**YOUR TASK:** Output the listing below as a JSON list of strings, one string per line, skipping blank lines and leaving out the pictures.

**DATASET EXCERPTS:**
Content starts
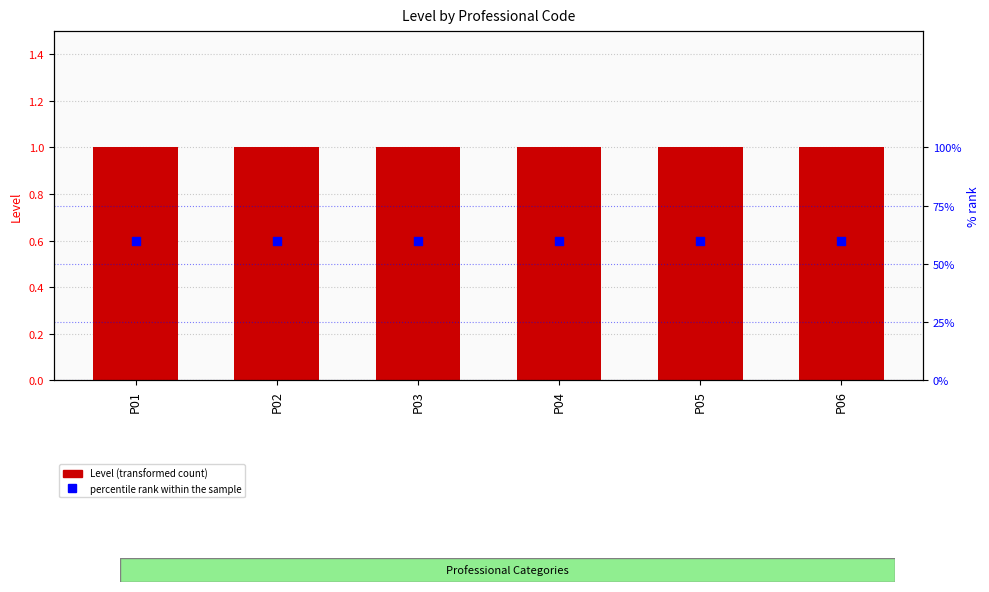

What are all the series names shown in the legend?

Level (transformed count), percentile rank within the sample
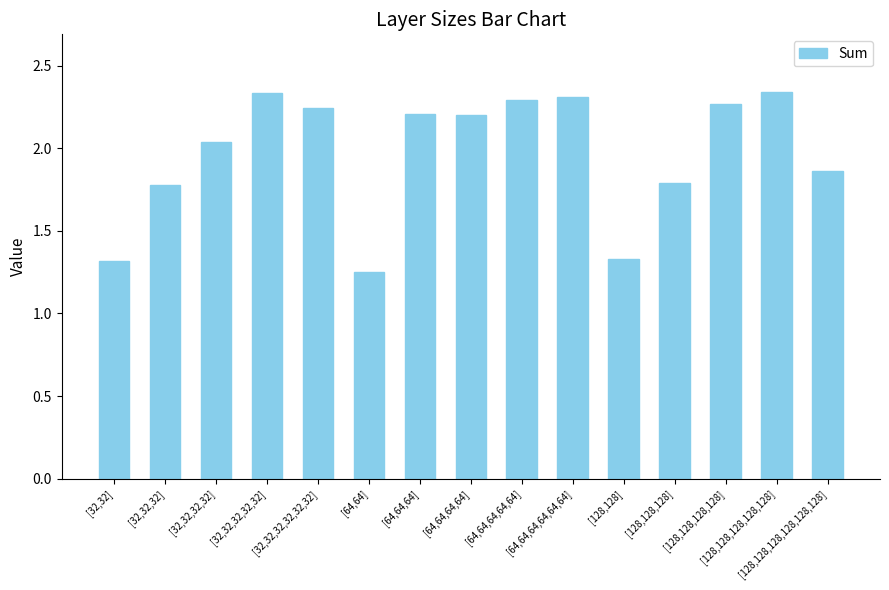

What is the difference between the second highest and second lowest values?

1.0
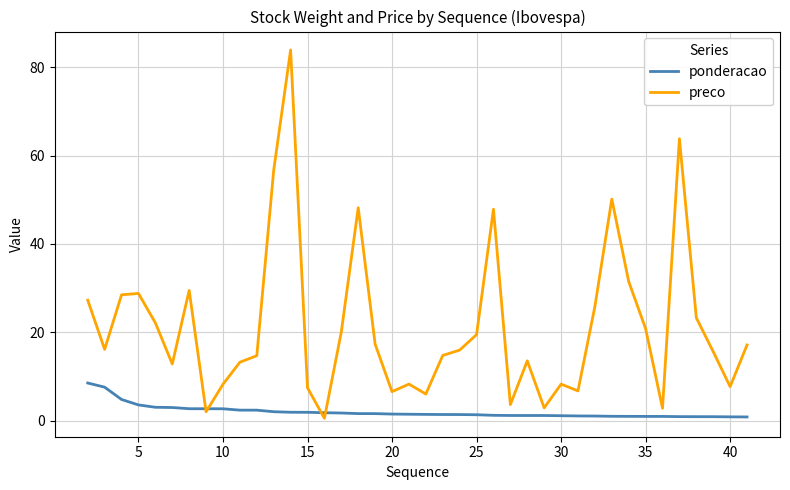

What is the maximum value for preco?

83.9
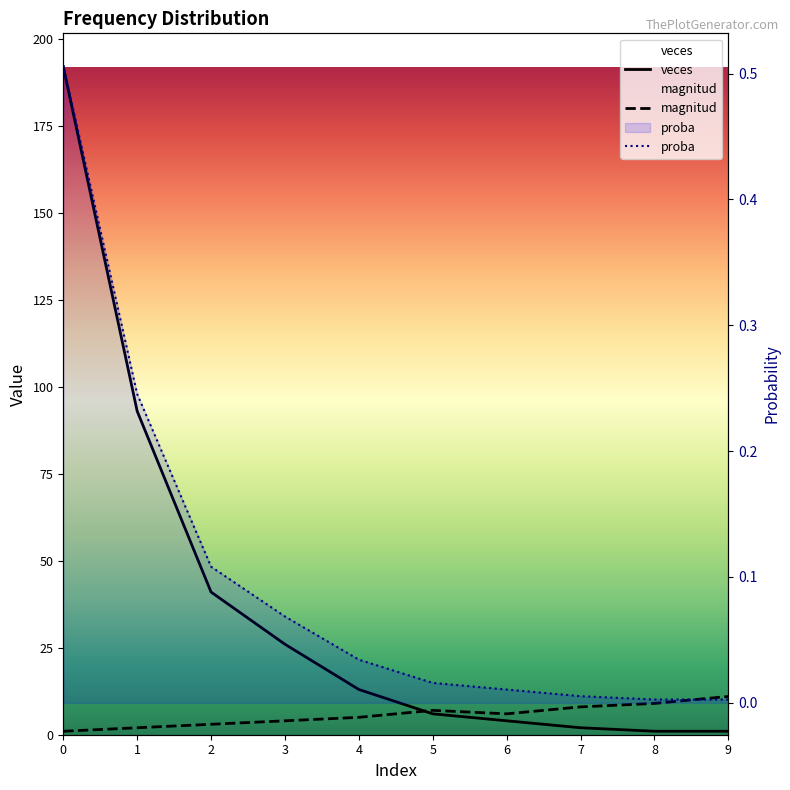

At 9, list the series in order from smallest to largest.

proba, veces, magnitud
Content ends
**RESPONSE TO THE TASK:**
[
  "What are all the series names shown in the legend?",
  "Level (transformed count), percentile rank within the sample",
  "What is the difference between the second highest and second lowest values?",
  "1.0",
  "What is the maximum value for preco?",
  "83.9",
  "At 9, list the series in order from smallest to largest.",
  "proba, veces, magnitud"
]